Tucker and Ald. Jim Alderson, both of whom serve on the museum board, abstained from the vote.
WATER PLANT CAMERAS
Council members voted unanimously to purchase video cameras from Carpani Technology Solutions at a cost of $2,200 to be installed at the city’s water treatment plant. Mayor Hicks reported the cost will be reduced by $400 if city workers install wiring for the camera units. Hicks said the cameras are a safety measure and will also be used to monitor workers at the plant.
“We have one guy out there by himself at night and there are hazardous materials out there,” Hicks said.
“I’ve been out there at night when people have driven up to the plant,” Kluthe commented. ‘I think our guys will appreciate having cameras out there.”
Hicks noted that the city already has cameras installed at the Police Department and has discussed eventually installing cameras at the Street Department for similar reasons.
Also related to the water plant, Hicks reported that Water Plant Supervisor Don Shuey has asked to implement a policy governing employee’s use of cell phones while on the job.
“Wouldn’t we have to amend our employee handbook so it’s the same for all employees?” Kluthe asked.
“No,” City Attorney Kevin Polo replied, “I think departments can set their own policies as needed.”
Council members agreed to absorb half of the $825.55 cost of repairing a water main break near the SuperBowl Bowling Alley. Harold Besserman, owner of the business, appeared at the last meeting of the council to register a complaint about the cost of the project, noting that he would have made arrangements to have the break repaired if he had known about it and had known he would be held responsible for the cost.
Ald. Jerry Dolliger noted that the leak pre-dated Besserman’s acquisition of the property and recommended splitting the cost 50/50 with Besserman.
“It’s more or less a goodwill thing,” Dolliger said.
“When we had the barricade situation out there, we used his parking lot as a staging area,” Kluthe noted. “He came out and opened his doors so emergency workers could have access to a bathroom.”

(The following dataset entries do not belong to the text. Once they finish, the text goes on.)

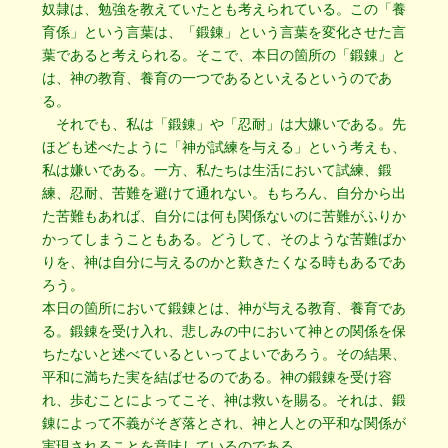
奴隷は、勉強を教えていたとも考えられている。この「養
育係」という言葉は、「鍛錬」という言葉を変化させた言
葉であると考えられる。そこで、本日の箇所の「鍛錬」と
は、神の教育、養育の一つであるといえるというのであ
る。
それでも、私は「鍛錬」や「忍耐」は大嫌いである。先
ほども述べたように「神が試練を与える」という考えも、
私は嫌いである。一方、私たちは生活において試練、鍛
練、忍耐、苦難を避けて通れない。もちろん、自分から出
た苦難もあれば、自分には何も関係ないのに苦難がふりか
かってしまうこともある。どうして、そのような苦難ばか
りを、神は自分に与えるのかと歎きたくなる時もあるであ
ろう。
本日の箇所において鍛錬とは、神が与える教育、養育であ
る。鍛錬を受け入れ、悲しみの中において神との関係を保
ちたないと述べているといってよいであろう。その結果、
平和に満ちた実を結ばせるのである。神の鍛錬を受け容
れ、歩むことによってこそ、神は救いを賜る。それは、鍛
錬によって不義がそぎ落とされ、神と人との平和な関係が
実現されることを意味しているのである。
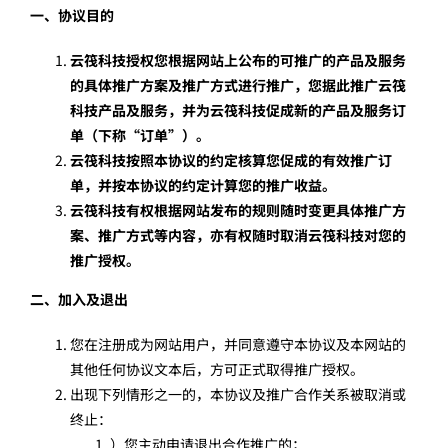
一、协议目的
关于
云筏科技授权您根据网站上公布的可推广的产品及服务
的具体推广方案及推广方式进行推广，您据此推广云筏
科技产品及服务，并为云筏科技促成新的产品及服务订
单（下称“订单”）。
云筏科技按照本协议的约定核算您促成的有效推广订
单，并按本协议的约定计算您的推广收益。
云筏科技有权根据网站发布的规则随时变更具体推广方
案、推广方式等内容，亦有权随时取消云筏科技对您的
推广授权。
二、加入及退出
您在注册成为网站用户，并同意遵守本协议及本网站的
其他任何协议文本后，方可正式取得推广授权。
出现下列情形之一的，本协议及推广合作关系被取消或
终止：
）您主动申请退出合作推广的；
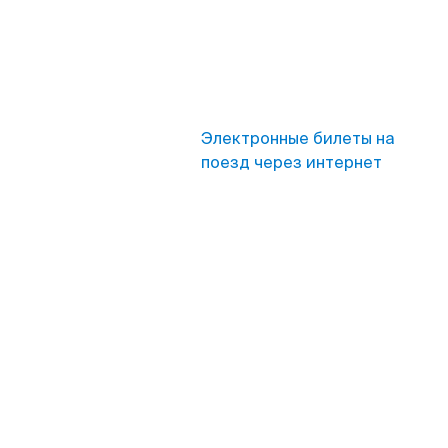
Электронные билеты на
поезд через интернет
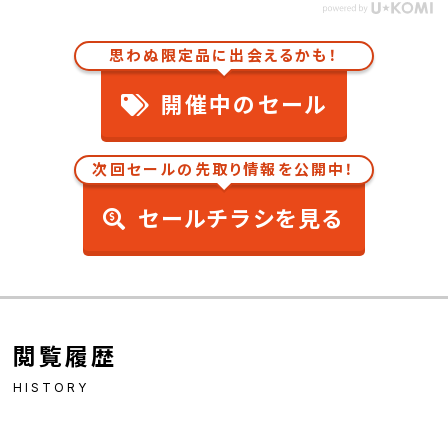
思わぬ限定品に出会えるかも！
開催中のセール
次回セールの先取り情報を公開中！
セールチラシを見る
閲覧履歴
HISTORY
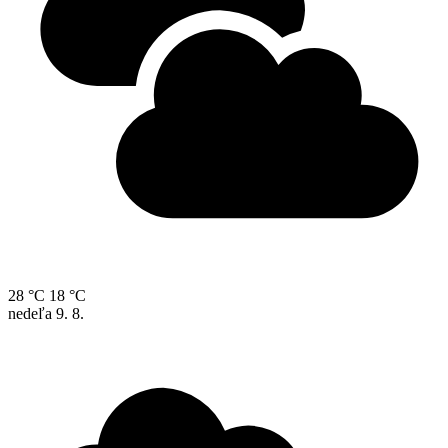
28 °C
18 °C
nedeľa
9. 8.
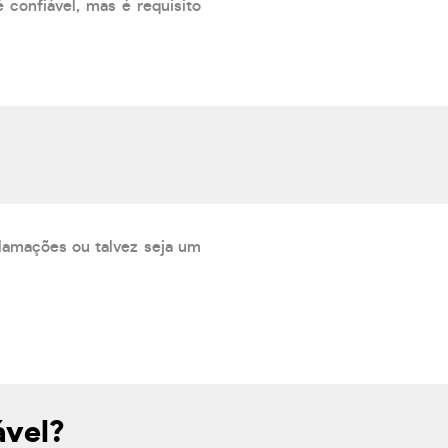
 confiável, mas é requisito
lamações ou talvez seja um
ável?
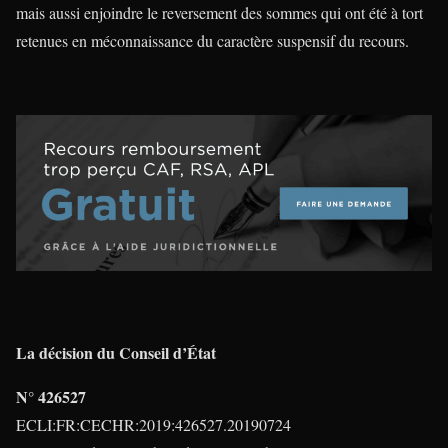
mais aussi enjoindre le reversement des sommes qui ont été à tort
retenues en méconnaissance du caractère suspensif du recours.
La décision du Conseil d’État
N° 426527
ECLI:FR:CECHR:2019:426527.20190724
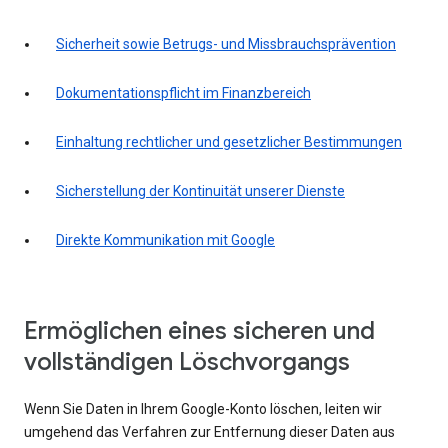
Sicherheit sowie Betrugs- und Missbrauchsprävention
Dokumentationspflicht im Finanzbereich
Einhaltung rechtlicher und gesetzlicher Bestimmungen
Sicherstellung der Kontinuität unserer Dienste
Direkte Kommunikation mit Google
Ermöglichen eines sicheren und
vollständigen Löschvorgangs
Wenn Sie Daten in Ihrem Google-Konto löschen, leiten wir
umgehend das Verfahren zur Entfernung dieser Daten aus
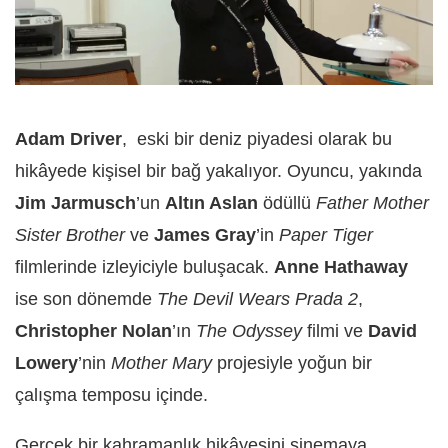
Adam Driver
, eski bir deniz piyadesi olarak bu
hikâyede kişisel bir bağ yakalıyor. Oyuncu, yakında
Jim Jarmusch
’un
Altın Aslan
ödüllü
Father Mother
Sister Brother
ve
James Gray
’in
Paper Tiger
filmlerinde izleyiciyle buluşacak.
Anne Hathaway
ise son dönemde
The Devil Wears Prada 2
,
Christopher Nolan
’ın
The Odyssey
filmi ve
David
Lowery
’nin
Mother Mary
projesiyle yoğun bir
çalışma temposu içinde.
Gerçek bir kahramanlık hikâyesini sinemaya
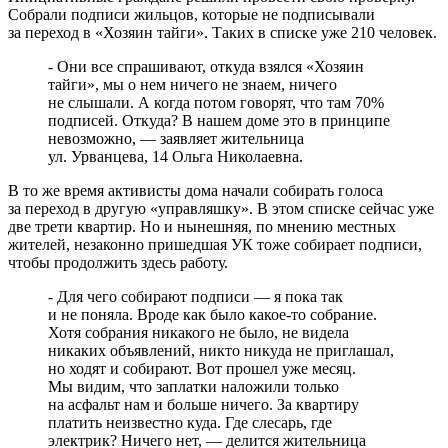
Собрали подписи жильцов, которые не подписывали
за переход в «Хозяин тайги». Таких в списке уже 210 человек.
- Они все спрашивают, откуда взялся «Хозяин
тайги», мы о нем ничего не знаем, ничего
не слышали. А когда потом говорят, что там 70%
подписей. Откуда? В нашем доме это в принципе
невозможно, — заявляет жительница
ул. Урванцева, 14 Ольга Николаевна.
В то же время активисты дома начали собирать голоса
за переход в другую «управляшку». В этом списке сейчас уже
две трети квартир. Но и нынешняя, по мнению местных
жителей, незаконно пришедшая УК тоже собирает подписи,
чтобы продолжить здесь работу.
- Для чего собирают подписи — я пока так
и не поняла. Вроде как было какое-то собрание.
Хотя собрания никакого не было, не видела
никаких объявлений, никто никуда не приглашал,
но ходят и собирают. Вот прошел уже месяц.
Мы видим, что заплатки наложили только
на асфальт нам и больше ничего. За квартиру
платить неизвестно куда. Где слесарь, где
электрик? Ничего нет, — делится жительница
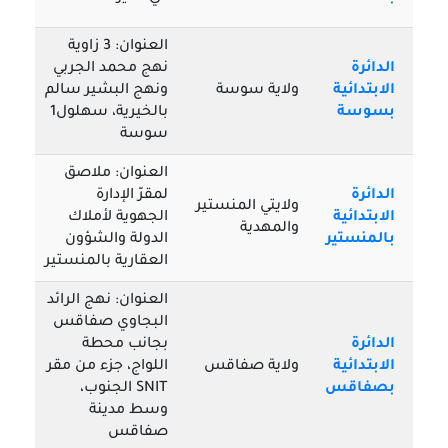
العنوان: 3 زاوية
الدائرة
نهج محمد الجربي
الابتدائية
ولاية سوسة
ونهج البشير سالم
بسوسة
بالخيرية، سهلول1
سوسة
العنوان: ملاصق
الدائرة
لمقرّ الإدارة
ولايتي المنستير
الابتدائية
الجهوية لأملاك
والمهدية
بالمنستير
الدولة والشؤون
العقارية بالمنستير
العنوان: نهج الرائد
البجاوي صفاقس
الدائرة
بجانب محطة
الابتدائية
ولاية صفاقس
اللواج، جزء من مقر
بصفاقس
SNIT الجنوب،
وسط مدينة
صفاقس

Dolliger said $500 of the total bill was for excavating services provided by Mark Ranger, with the remainder representing city personnel costs.
LIQUOR LICENSE ORDINANCE TABLED
At the request of Mayor Hicks, the council tabled action on an amendment to the city’s liquor licensing ordinance. At the last meeting of the council, Hicks requested changes to the ordinance to define additional classifications of liquor licenses to more closely reflect the activities of businesses that sell alcoholic beverages. He reported Monday night that additional work needs to be done but the new ordinance tentatively will offer licenses for businesses that sell package liquor only, businesses that sell liquor with food services, and businesses that sell liquor with food, along with video gambling machines.
In other action, the council:
- Accepted a quote from Feeley’s Tree Service to remove two dead trees on Edwards Street at a total cost of $375.
- Authorized the purchase of a new buffer for the Civic Center from M.H. Sales, Gillespie, at a cost of about $920, including shipping.
- Agreed to donate $100 to the Gillespie High School Post Prom organization.
- Accepted a technical amendment to the city’s agreement with the Illinois Public Risk Fund program to provide worker’s compensation insurance coverage. The program is a consortium of Illinois municipalities that have pooled funds for worker’s compensation coverage.
- Voted to accept a resolution to adopt a benefit planning system for city employees. Polo told the council the action will keep out-of-pocket health insurance costs for city employees at the level required by contract but may require the city to subsidize additional costs due to variations in the policies offered to members of each of the three unions representing city employees.